Scholarcs,
It's very much a 'remember when' for many, I'm afraid. We have always tried to teach our kids that while all the 'modern conveniences' (tv, pc, game consoles, whatever) are really neat, it's the simpler pleasures that in the end you remember. They're still talking about an *overnight* camping trip we did late last summer--and we didn't even get to stay 24 hrs! (Hubby got off work late Fri., got packed up Sat at lunchtime then back home relatively early--before dark--on Sun to get ready to start all over again)
Our daughter remains amazed that *mom* used to rollerskate--in a real rink with real music, none the less! (of course, they were only crude skates and not in-line)

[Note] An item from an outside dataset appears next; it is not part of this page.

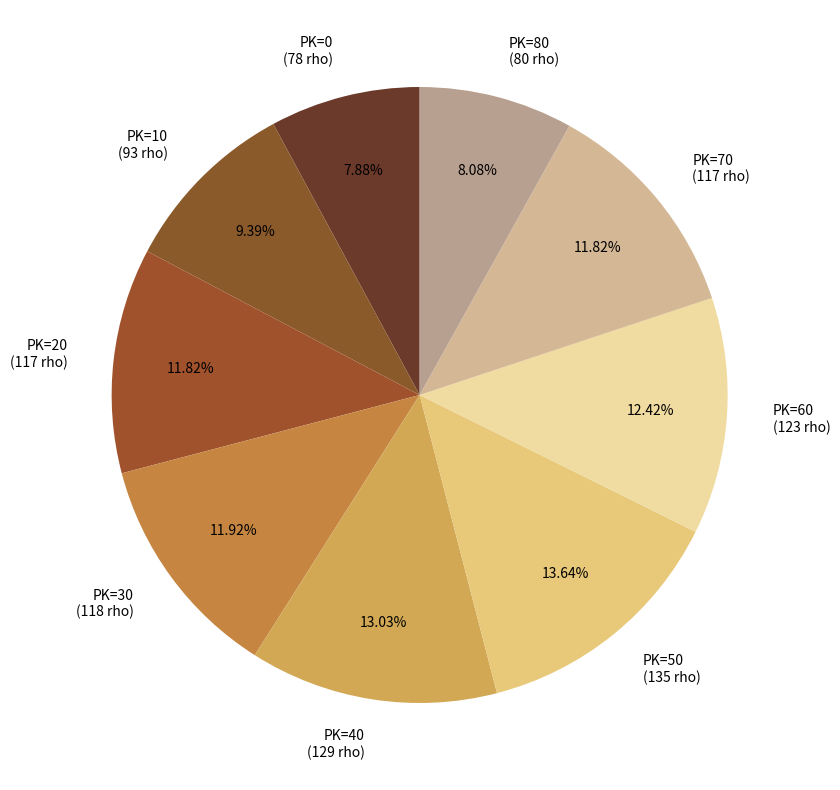

Combined, do PK=30 (118 rho) and PK=60 (123 rho) account for over 50%?

No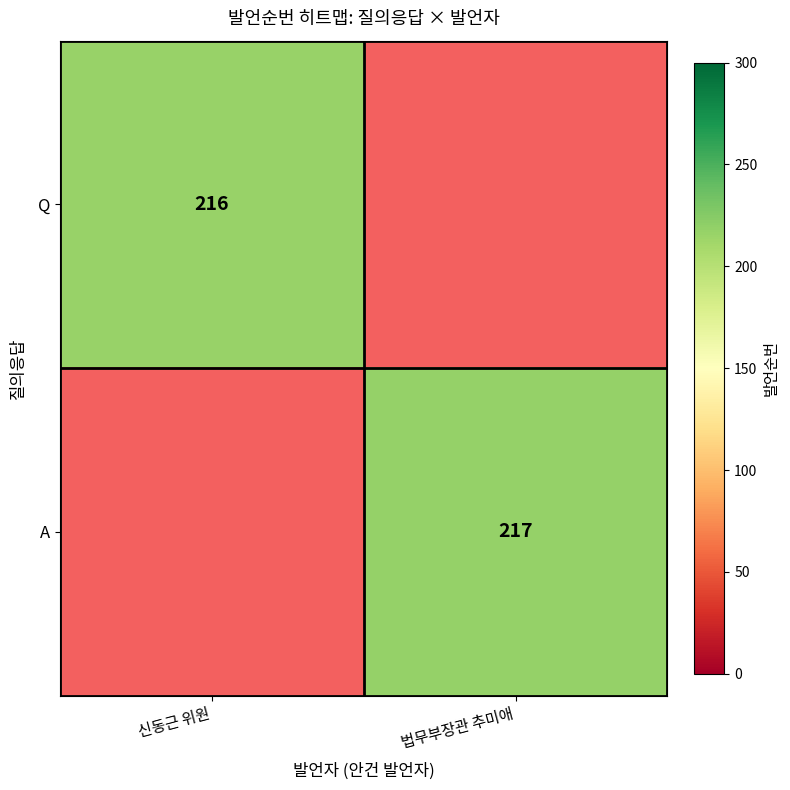

True or false: Q has a value of 287.7 at 신동근 위원.

False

I still recall with sadness buying a *big* piece of bubblegum for 2 cents and then being upset when it went to 5 cents and shrunk by half! When a quarter bought a nice candy bar with change left over. When a kid could go trick or treating, get homemade goodies from neighbors you didn't even know and it was perfectly safe to eat them!

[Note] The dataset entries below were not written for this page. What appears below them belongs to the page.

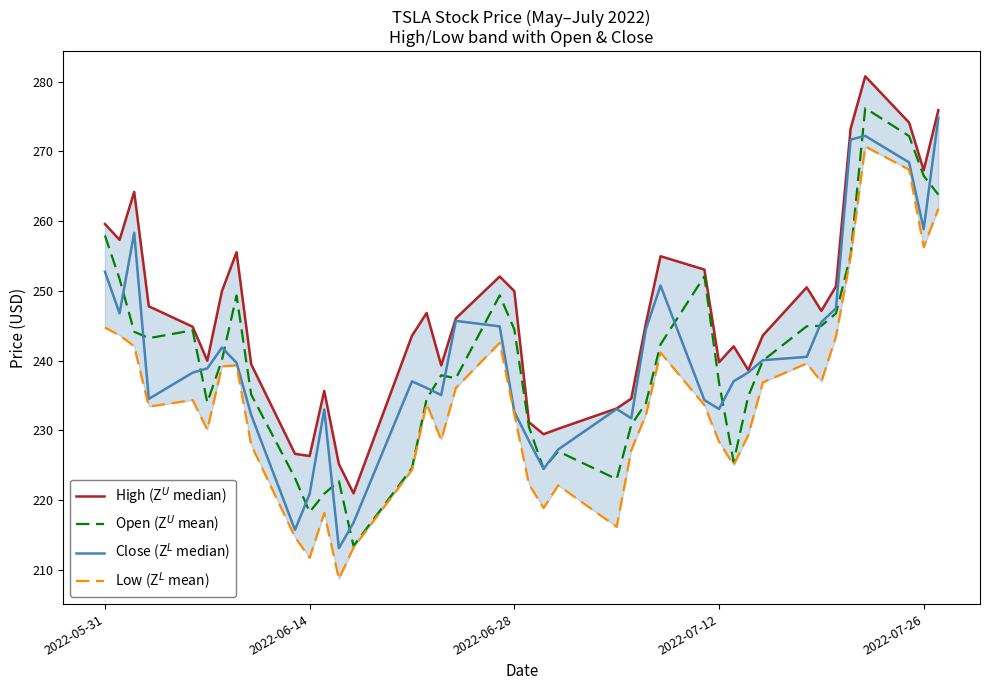

What is the highest value of the Close (Z$^L$ median) series?

274.8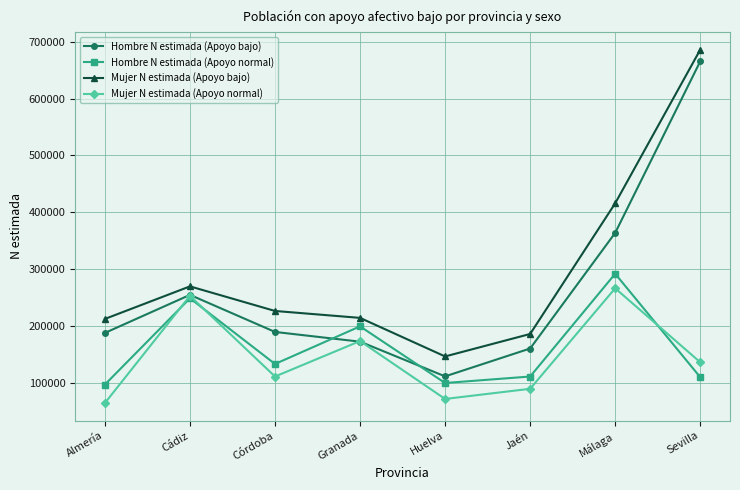

What is the minimum value shown in the chart?

65324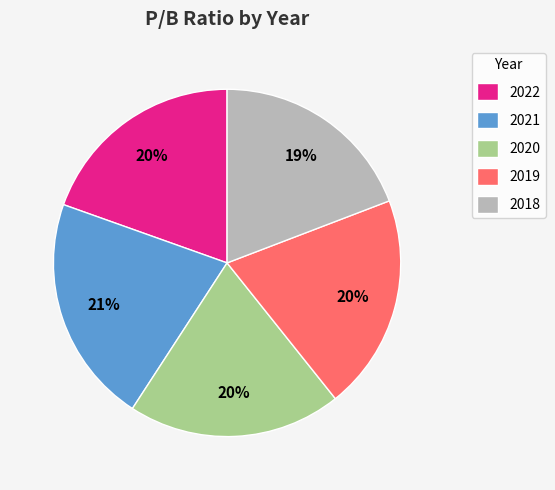

To the nearest percent, what percentage of the pie is 2020?

20%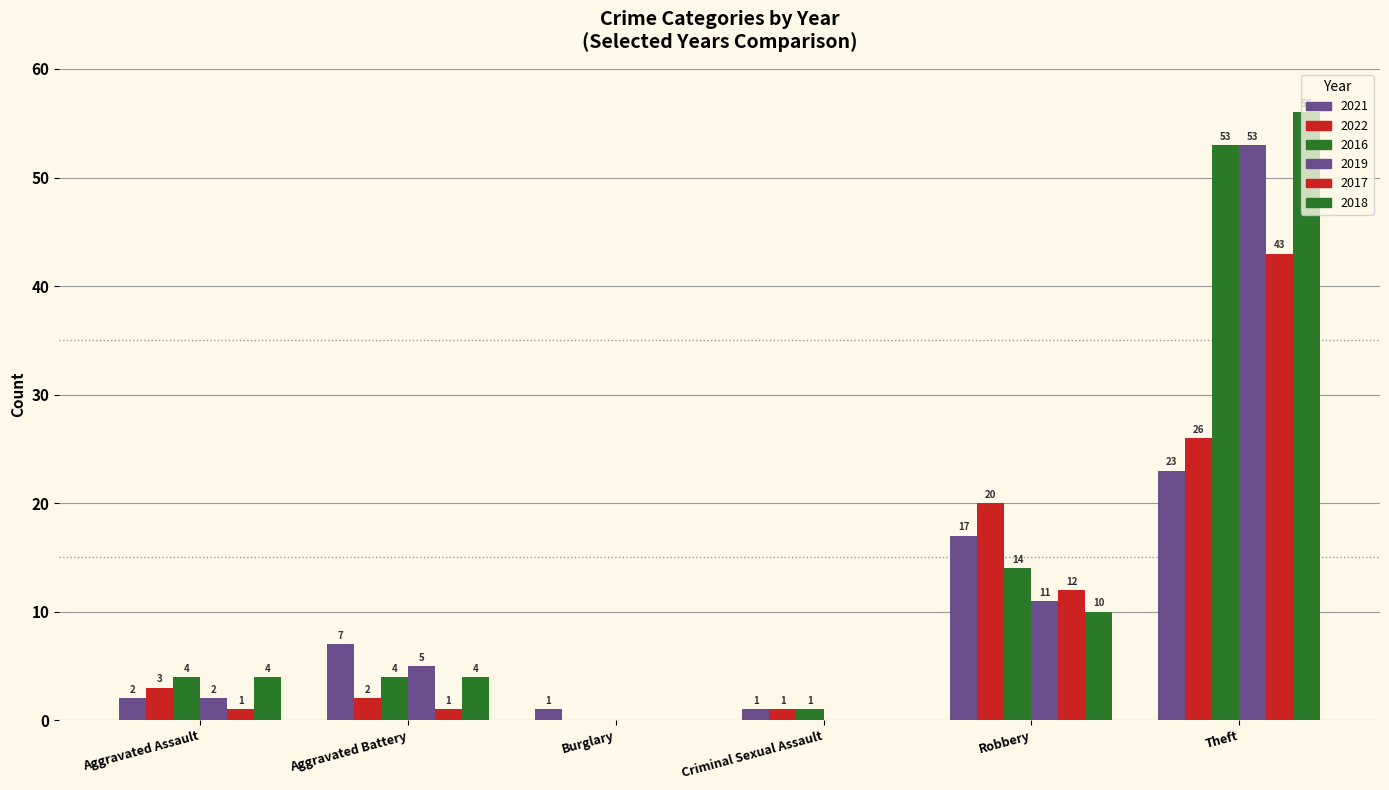

What is the difference between the maximum and minimum values in the 2021 series?

22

And there is the night my cousin came to visit from out of state (we share the same first name--really cool since for years we were the ones we knew named Melody) and we captured a whole jarful of fireflies, put them on the back porch (with airholes, ofc) only to wake in the middle of the night to a blood-curdling scream as one got free and was blinking round my parent's bedroom! (still brings a smile to my face--I wonder what my mother *thought* it was?!)
Most of the simple pleasures listed are ones *we* still incorporate into our children's lives, right alongside the play station, the crpgs (it's even more fun to assume the identities in public and have people cast strange looks

), and all the rest of the modern mechanical hoopla. We're lucky in that manner. Others have become lost in the tangle we call 'real life'.